= Set task =
Copy out, word for word, the lines that begin with the one containing "1442, 1093, 1469]" and end with the one containing "list h [185, 1531, 1093, 1559]", both included.

┌────────

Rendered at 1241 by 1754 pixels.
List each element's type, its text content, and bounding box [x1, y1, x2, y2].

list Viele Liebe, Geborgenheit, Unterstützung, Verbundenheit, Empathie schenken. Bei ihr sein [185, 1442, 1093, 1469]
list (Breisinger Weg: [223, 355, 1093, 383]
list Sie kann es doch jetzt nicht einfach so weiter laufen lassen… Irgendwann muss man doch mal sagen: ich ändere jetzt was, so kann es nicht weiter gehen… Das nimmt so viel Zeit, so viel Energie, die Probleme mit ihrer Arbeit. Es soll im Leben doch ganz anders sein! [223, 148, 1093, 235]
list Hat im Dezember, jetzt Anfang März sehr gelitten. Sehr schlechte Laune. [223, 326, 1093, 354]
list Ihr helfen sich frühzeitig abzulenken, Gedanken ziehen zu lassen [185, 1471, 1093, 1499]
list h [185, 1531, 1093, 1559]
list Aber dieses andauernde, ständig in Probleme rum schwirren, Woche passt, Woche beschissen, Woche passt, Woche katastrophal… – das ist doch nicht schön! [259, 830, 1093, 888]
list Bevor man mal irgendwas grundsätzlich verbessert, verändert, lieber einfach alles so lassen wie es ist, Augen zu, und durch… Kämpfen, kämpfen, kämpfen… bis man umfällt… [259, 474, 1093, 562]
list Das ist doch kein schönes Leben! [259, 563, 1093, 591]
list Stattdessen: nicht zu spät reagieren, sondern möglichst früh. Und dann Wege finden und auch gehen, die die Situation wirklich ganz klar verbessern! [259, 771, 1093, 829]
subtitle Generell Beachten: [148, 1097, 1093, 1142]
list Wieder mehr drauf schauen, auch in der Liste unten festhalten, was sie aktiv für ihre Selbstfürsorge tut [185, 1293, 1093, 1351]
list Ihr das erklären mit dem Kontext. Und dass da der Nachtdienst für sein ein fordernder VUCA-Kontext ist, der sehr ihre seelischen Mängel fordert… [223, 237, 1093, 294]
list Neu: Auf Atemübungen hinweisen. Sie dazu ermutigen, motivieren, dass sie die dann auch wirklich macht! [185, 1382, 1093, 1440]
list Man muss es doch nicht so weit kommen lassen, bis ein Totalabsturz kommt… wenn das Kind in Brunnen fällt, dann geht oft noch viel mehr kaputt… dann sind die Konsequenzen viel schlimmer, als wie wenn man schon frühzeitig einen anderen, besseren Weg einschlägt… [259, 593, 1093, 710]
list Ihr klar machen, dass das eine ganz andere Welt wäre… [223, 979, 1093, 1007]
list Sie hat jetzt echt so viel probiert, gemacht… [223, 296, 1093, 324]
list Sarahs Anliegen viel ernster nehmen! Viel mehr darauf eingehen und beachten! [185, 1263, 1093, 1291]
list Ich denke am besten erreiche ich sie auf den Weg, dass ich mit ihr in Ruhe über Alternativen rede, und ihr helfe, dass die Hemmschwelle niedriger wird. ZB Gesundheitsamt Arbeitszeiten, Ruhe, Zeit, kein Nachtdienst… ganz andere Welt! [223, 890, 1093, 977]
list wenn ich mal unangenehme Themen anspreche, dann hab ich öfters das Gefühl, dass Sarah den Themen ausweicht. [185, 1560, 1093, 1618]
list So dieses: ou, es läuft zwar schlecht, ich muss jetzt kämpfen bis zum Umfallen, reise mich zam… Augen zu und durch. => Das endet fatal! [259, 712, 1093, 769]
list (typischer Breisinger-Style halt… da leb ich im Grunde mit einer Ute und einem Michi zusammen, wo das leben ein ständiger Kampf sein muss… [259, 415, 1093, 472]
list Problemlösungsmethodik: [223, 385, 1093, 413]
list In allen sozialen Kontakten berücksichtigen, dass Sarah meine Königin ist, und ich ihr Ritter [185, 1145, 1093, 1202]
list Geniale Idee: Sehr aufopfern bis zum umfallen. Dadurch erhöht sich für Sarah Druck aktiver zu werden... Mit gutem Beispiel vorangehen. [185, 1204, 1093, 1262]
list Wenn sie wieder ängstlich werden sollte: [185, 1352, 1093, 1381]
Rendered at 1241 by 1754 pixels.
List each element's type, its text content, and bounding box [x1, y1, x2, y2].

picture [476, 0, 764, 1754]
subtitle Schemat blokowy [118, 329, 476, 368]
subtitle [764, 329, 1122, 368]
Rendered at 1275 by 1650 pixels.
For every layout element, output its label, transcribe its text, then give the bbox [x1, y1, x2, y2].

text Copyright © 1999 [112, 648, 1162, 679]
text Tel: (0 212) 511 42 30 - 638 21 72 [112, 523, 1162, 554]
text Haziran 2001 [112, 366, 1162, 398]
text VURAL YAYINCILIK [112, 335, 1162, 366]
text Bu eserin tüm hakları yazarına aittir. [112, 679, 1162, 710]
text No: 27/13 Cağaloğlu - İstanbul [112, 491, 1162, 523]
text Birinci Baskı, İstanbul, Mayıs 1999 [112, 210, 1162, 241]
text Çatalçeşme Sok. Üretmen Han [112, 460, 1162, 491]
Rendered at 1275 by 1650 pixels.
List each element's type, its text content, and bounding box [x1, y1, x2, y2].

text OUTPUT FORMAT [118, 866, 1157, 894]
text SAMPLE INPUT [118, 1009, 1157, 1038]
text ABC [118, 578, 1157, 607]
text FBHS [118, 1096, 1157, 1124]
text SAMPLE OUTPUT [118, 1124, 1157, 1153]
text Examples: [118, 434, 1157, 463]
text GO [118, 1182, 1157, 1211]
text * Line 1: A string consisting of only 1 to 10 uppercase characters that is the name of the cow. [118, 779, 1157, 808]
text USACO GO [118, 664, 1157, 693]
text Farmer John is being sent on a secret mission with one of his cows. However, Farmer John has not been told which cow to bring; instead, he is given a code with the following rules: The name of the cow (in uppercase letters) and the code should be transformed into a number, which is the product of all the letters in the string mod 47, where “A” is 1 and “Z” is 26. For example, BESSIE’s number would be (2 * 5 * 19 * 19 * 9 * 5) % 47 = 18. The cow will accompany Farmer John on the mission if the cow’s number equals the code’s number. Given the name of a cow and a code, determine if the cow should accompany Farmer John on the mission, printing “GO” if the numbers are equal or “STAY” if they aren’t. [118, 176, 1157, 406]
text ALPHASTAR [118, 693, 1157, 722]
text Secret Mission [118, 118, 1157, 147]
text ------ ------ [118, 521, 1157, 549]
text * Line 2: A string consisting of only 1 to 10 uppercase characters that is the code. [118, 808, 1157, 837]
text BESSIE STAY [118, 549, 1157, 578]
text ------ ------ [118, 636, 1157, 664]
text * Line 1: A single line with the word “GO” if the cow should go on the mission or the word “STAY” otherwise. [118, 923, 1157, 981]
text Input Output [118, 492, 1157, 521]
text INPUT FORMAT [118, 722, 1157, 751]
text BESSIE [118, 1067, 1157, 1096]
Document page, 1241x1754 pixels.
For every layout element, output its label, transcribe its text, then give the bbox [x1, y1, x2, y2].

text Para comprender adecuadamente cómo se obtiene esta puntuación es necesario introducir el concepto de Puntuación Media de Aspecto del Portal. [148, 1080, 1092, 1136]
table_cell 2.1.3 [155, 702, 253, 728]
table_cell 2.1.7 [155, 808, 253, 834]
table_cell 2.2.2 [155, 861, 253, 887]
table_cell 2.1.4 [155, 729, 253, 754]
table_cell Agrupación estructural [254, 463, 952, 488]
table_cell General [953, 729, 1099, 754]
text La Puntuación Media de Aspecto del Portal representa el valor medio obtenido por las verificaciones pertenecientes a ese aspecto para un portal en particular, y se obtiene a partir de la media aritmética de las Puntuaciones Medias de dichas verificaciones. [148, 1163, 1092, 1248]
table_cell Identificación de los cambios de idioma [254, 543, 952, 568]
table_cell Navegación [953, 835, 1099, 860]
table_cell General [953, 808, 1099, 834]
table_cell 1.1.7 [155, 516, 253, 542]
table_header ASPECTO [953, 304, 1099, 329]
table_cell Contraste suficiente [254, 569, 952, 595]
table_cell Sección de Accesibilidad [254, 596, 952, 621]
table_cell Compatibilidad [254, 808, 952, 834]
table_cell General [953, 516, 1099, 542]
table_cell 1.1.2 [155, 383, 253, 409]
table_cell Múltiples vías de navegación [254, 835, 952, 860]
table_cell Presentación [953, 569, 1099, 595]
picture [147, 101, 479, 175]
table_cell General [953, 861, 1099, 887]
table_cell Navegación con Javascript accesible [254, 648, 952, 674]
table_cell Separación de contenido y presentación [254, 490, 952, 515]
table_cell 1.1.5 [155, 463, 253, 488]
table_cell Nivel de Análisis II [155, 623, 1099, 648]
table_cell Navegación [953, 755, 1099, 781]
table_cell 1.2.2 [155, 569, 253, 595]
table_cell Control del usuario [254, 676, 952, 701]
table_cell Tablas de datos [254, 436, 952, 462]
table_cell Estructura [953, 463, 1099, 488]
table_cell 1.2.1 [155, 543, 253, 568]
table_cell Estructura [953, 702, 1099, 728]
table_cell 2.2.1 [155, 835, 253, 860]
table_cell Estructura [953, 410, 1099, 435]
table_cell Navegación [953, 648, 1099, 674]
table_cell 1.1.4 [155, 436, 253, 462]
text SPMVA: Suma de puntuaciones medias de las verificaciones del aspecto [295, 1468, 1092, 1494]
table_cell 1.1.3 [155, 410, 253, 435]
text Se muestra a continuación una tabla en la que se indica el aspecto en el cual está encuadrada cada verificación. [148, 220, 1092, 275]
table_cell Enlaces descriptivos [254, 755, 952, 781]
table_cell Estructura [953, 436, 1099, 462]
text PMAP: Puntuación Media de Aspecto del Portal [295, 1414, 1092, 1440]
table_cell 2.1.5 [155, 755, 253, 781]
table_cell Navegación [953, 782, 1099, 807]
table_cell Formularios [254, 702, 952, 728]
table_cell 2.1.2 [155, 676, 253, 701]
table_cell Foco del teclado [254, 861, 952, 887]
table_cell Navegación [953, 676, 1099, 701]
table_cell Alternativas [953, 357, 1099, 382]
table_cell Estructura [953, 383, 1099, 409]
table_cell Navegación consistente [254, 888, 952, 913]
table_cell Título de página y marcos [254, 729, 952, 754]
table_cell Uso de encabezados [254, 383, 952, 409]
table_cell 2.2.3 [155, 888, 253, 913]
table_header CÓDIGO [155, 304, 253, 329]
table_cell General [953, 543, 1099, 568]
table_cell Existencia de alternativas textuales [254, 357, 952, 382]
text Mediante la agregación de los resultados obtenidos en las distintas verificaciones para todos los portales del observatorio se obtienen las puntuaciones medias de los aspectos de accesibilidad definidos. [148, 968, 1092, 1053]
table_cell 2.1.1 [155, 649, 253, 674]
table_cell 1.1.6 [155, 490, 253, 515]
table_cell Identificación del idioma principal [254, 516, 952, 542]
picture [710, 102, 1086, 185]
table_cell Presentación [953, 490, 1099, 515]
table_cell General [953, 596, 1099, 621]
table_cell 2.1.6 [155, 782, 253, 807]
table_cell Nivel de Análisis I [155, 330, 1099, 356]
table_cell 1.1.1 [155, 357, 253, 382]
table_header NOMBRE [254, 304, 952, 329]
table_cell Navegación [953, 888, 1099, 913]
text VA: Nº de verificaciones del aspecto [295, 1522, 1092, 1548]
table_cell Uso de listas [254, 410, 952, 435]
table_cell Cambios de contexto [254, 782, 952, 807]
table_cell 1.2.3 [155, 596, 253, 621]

└────────

= Written solution =
list Viele Liebe, Geborgenheit, Unterstützung, Verbundenheit, Empathie schenken. Bei ihr sein [185, 1442, 1093, 1469]
list (Breisinger Weg: [223, 355, 1093, 383]
list Sie kann es doch jetzt nicht einfach so weiter laufen lassen… Irgendwann muss man doch mal sagen: ich ändere jetzt was, so kann es nicht weiter gehen… Das nimmt so viel Zeit, so viel Energie, die Probleme mit ihrer Arbeit. Es soll im Leben doch ganz anders sein! [223, 148, 1093, 235]
list Hat im Dezember, jetzt Anfang März sehr gelitten. Sehr schlechte Laune. [223, 326, 1093, 354]
list Ihr helfen sich frühzeitig abzulenken, Gedanken ziehen zu lassen [185, 1471, 1093, 1499]
list h [185, 1531, 1093, 1559]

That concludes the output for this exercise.